Modeling and Multivariate Methods - SAS

Chapter 3 Fitting Standard Least Squares Models 117
Restricted Maximum Likelihood (REML) Method
Scripting Note
The JSL option for Unbounded Variance Components is No Bounds( Boolean ). Setting this option
to true (1) is equivalent to checking the Unbounded Variance Components option.
Random Effects BLUP Parameters
Random effects have a dual character. In one perspective, they appear like residual error, often the error
associated with a whole-plot experimental unit.
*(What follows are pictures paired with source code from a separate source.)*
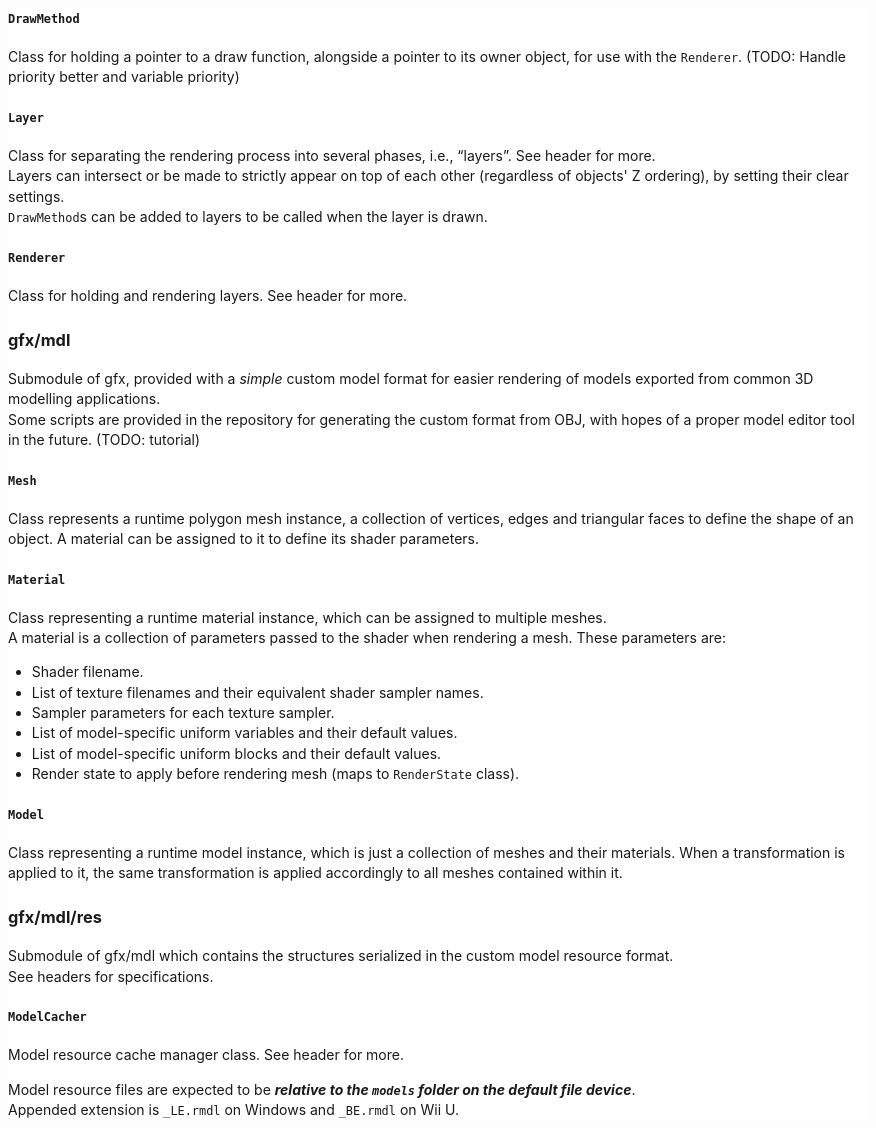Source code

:#### `DrawMethod`
Class for holding a pointer to a draw function, alongside a pointer to its owner object, for use with the `Renderer`.  (TODO: Handle priority better and variable priority)  

#### `Layer`
Class for separating the rendering process into several phases, i.e., “layers”. See header for more.  
Layers can intersect or be made to strictly appear on top of each other (regardless of objects' Z ordering), by setting their clear settings.  
`DrawMethod`s can be added to layers to be called when the layer is drawn.

#### `Renderer`
Class for holding and rendering layers. See header for more.  

### gfx/mdl
Submodule of gfx, provided with a *simple* custom model format for easier rendering of models exported from common 3D modelling applications.  
Some scripts are provided in the repository for generating the custom format from OBJ, with hopes of a proper model editor tool in the future. (TODO: tutorial)  

#### `Mesh`
Class represents a runtime polygon mesh instance, a collection of vertices, edges and triangular faces to define the shape of an object. A material can be assigned to it to define its shader parameters.  

#### `Material`
Class representing a runtime material instance, which can be assigned to multiple meshes.  
A material is a collection of parameters passed to the shader when rendering a mesh. These parameters are:  
* Shader filename.  
* List of texture filenames and their equivalent shader sampler names.  
* Sampler parameters for each texture sampler.  
* List of model-specific uniform variables and their default values.  
* List of model-specific uniform blocks and their default values.  
* Render state to apply before rendering mesh (maps to `RenderState` class).  

#### `Model`
Class representing a runtime model instance, which is just a collection of meshes and their materials. When a transformation is applied to it, the same transformation is applied accordingly to all meshes contained within it.  

### gfx/mdl/res
Submodule of gfx/mdl which contains the structures serialized in the custom model resource format.  
See headers for specifications.  

#### `ModelCacher`
Model resource cache manager class. See header for more.  

Model resource files are expected to be ***relative to the `models` folder on the default file device***.  
Appended extension is `_LE.rmdl` on Windows and `_BE.rmdl` on Wii U.  
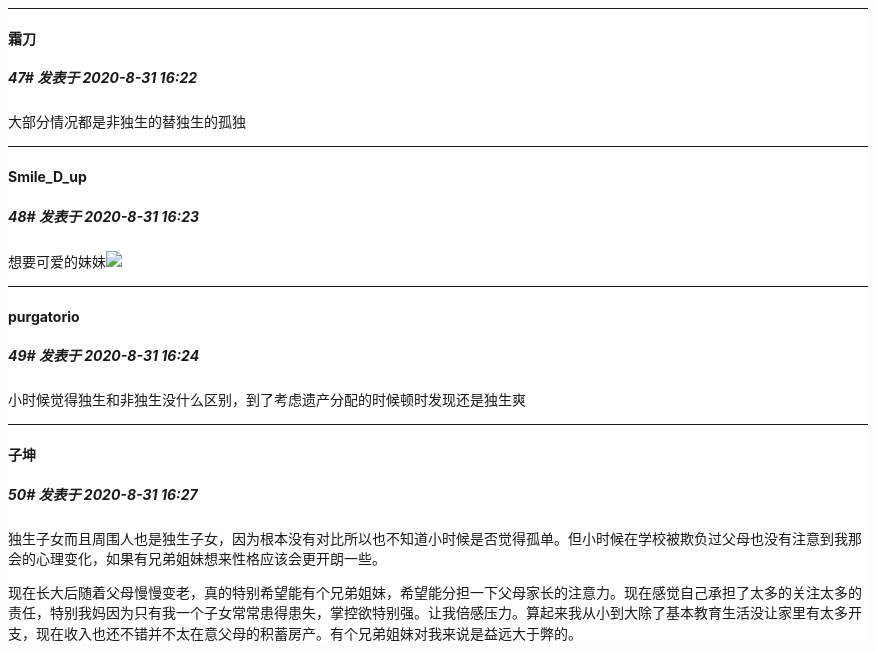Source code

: 



*****

####  霜刀  
##### 47#       发表于 2020-8-31 16:22




大部分情况都是非独生的替独生的孤独







*****

####  Smile_D_up  
##### 48#       发表于 2020-8-31 16:23




想要可爱的妹妹<img src="https://static.saraba1st.com/image/smiley/face2017/139.png" referrerpolicy="no-referrer">







*****

####  purgatorio  
##### 49#       发表于 2020-8-31 16:24




小时候觉得独生和非独生没什么区别，到了考虑遗产分配的时候顿时发现还是独生爽







*****

####  子坤  
##### 50#       发表于 2020-8-31 16:27




独生子女而且周围人也是独生子女，因为根本没有对比所以也不知道小时候是否觉得孤单。但小时候在学校被欺负过父母也没有注意到我那会的心理变化，如果有兄弟姐妹想来性格应该会更开朗一些。

现在长大后随着父母慢慢变老，真的特别希望能有个兄弟姐妹，希望能分担一下父母家长的注意力。现在感觉自己承担了太多的关注太多的责任，特别我妈因为只有我一个子女常常患得患失，掌控欲特别强。让我倍感压力。算起来我从小到大除了基本教育生活没让家里有太多开支，现在收入也还不错并不太在意父母的积蓄房产。有个兄弟姐妹对我来说是益远大于弊的。





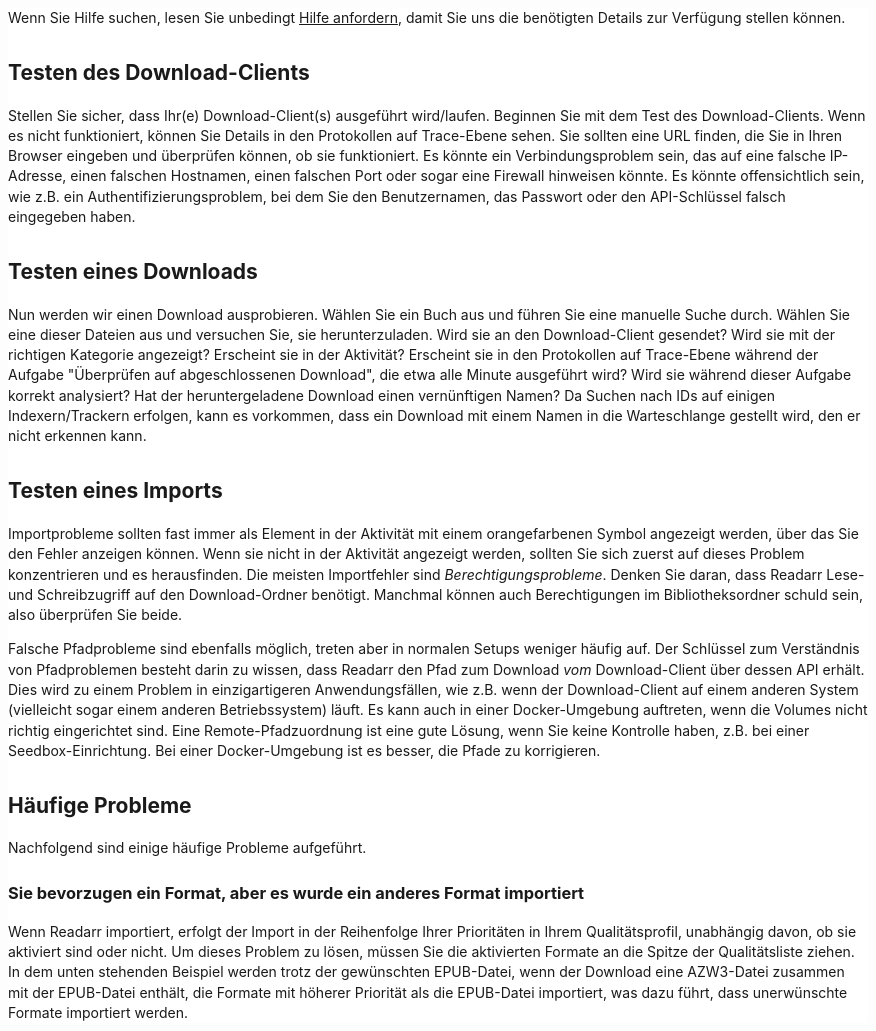 Wenn Sie Hilfe suchen, lesen Sie unbedingt [Hilfe anfordern](#hilfe-anfordern), damit Sie uns die benötigten Details zur Verfügung stellen können.

## Testen des Download-Clients

Stellen Sie sicher, dass Ihr(e) Download-Client(s) ausgeführt wird/laufen. Beginnen Sie mit dem Test des Download-Clients. Wenn es nicht funktioniert, können Sie Details in den Protokollen auf Trace-Ebene sehen. Sie sollten eine URL finden, die Sie in Ihren Browser eingeben und überprüfen können, ob sie funktioniert. Es könnte ein Verbindungsproblem sein, das auf eine falsche IP-Adresse, einen falschen Hostnamen, einen falschen Port oder sogar eine Firewall hinweisen könnte. Es könnte offensichtlich sein, wie z.B. ein Authentifizierungsproblem, bei dem Sie den Benutzernamen, das Passwort oder den API-Schlüssel falsch eingegeben haben.

## Testen eines Downloads

Nun werden wir einen Download ausprobieren. Wählen Sie ein Buch aus und führen Sie eine manuelle Suche durch. Wählen Sie eine dieser Dateien aus und versuchen Sie, sie herunterzuladen. Wird sie an den Download-Client gesendet? Wird sie mit der richtigen Kategorie angezeigt? Erscheint sie in der Aktivität? Erscheint sie in den Protokollen auf Trace-Ebene während der Aufgabe "Überprüfen auf abgeschlossenen Download", die etwa alle Minute ausgeführt wird? Wird sie während dieser Aufgabe korrekt analysiert? Hat der heruntergeladene Download einen vernünftigen Namen? Da Suchen nach IDs auf einigen Indexern/Trackern erfolgen, kann es vorkommen, dass ein Download mit einem Namen in die Warteschlange gestellt wird, den er nicht erkennen kann.

## Testen eines Imports

Importprobleme sollten fast immer als Element in der Aktivität mit einem orangefarbenen Symbol angezeigt werden, über das Sie den Fehler anzeigen können. Wenn sie nicht in der Aktivität angezeigt werden, sollten Sie sich zuerst auf dieses Problem konzentrieren und es herausfinden. Die meisten Importfehler sind *Berechtigungsprobleme*. Denken Sie daran, dass Readarr Lese- und Schreibzugriff auf den Download-Ordner benötigt. Manchmal können auch Berechtigungen im Bibliotheksordner schuld sein, also überprüfen Sie beide.

Falsche Pfadprobleme sind ebenfalls möglich, treten aber in normalen Setups weniger häufig auf. Der Schlüssel zum Verständnis von Pfadproblemen besteht darin zu wissen, dass Readarr den Pfad zum Download *vom* Download-Client über dessen API erhält. Dies wird zu einem Problem in einzigartigeren Anwendungsfällen, wie z.B. wenn der Download-Client auf einem anderen System (vielleicht sogar einem anderen Betriebssystem) läuft. Es kann auch in einer Docker-Umgebung auftreten, wenn die Volumes nicht richtig eingerichtet sind. Eine Remote-Pfadzuordnung ist eine gute Lösung, wenn Sie keine Kontrolle haben, z.B. bei einer Seedbox-Einrichtung. Bei einer Docker-Umgebung ist es besser, die Pfade zu korrigieren.

## Häufige Probleme

Nachfolgend sind einige häufige Probleme aufgeführt.

### Sie bevorzugen ein Format, aber es wurde ein anderes Format importiert

Wenn Readarr importiert, erfolgt der Import in der Reihenfolge Ihrer Prioritäten in Ihrem Qualitätsprofil, unabhängig davon, ob sie aktiviert sind oder nicht. Um dieses Problem zu lösen, müssen Sie die aktivierten Formate an die Spitze der Qualitätsliste ziehen. In dem unten stehenden Beispiel werden trotz der gewünschten EPUB-Datei, wenn der Download eine AZW3-Datei zusammen mit der EPUB-Datei enthält, die Formate mit höherer Priorität als die EPUB-Datei importiert, was dazu führt, dass unerwünschte Formate importiert werden.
In another respect, they are like fixed effects with a
parameter to associate with each effect category level. As parameters, you have extra information about
them—they are derived from a normal distribution with mean zero and the variance estimated by the
variance component. The effect of this extra information is that the estimates of the parameters are shrunk
toward zero. The parameter estimates associated with random effects are called BLUPs (Best Linear
Unbiased Predictors). Some researchers consider these BLUPs as parameters of interest, and others consider
them by-products of the method that are not interesting in themselves. In JMP, these estimates are available,
but in an initially closed report.
BLUP parameter estimates are used to estimate random-effect least squares means, which are therefore also
shrunken toward the grand mean, at least compared to what they would be if the effect were treated as a
fixed effect. The degree of shrinkage depends on the variance of the effect and the number of observations
per level in the effect. With large variance estimates, there is little shrinkage. If the variance component is
small, then more shrinkage takes place. If the variance component is zero, the effect levels are shrunk to
exactly zero. It is even possible to obtain highly negative variance components where the shrinkage is
reversed. You can consider fixed effects as a special case of random effects where the variance component is
very large.
If the number of observations per level is large, the estimate shrinks less. If there are very few observations
per level, the estimates shrink more. If there are infinite observations, there is no shrinkage and the answers
are the same as fixed effects.
The REML method balances the information about each individual level with the information about the
variances across levels.
For example, suppose that you have batting averages for different baseball players. The variance component
for the batting performance across player describes how much variation is usual between players in their
batting averages. If the player only plays a few times and if the batting average is unusually small or large,
then you tend not to trust that estimate, because it is based on only a few at-bats; the estimate has a high
standard error. But if you mixed it with the grand mean, that is, shrunk the estimate toward the grand mean,
you would trust the estimate more. For players that have a long batting record, you would shrink much less
than those with a short record.
You can run this example and see the results for yourself. The example batting average data are in the
Baseball.jmp sample data file. To compare the Method of Moments (EMS) and REML, run the model
twice. Assign Batting as Y and Player as an effect. Select Player in the Construct Model Effects box, and
select Random Effect from the Attributes pop-up menu.
Run the model and select REML (Recommended) from the Method popup menu. The results show the
best linear unbiased prediction (BLUP) for each level of random effects.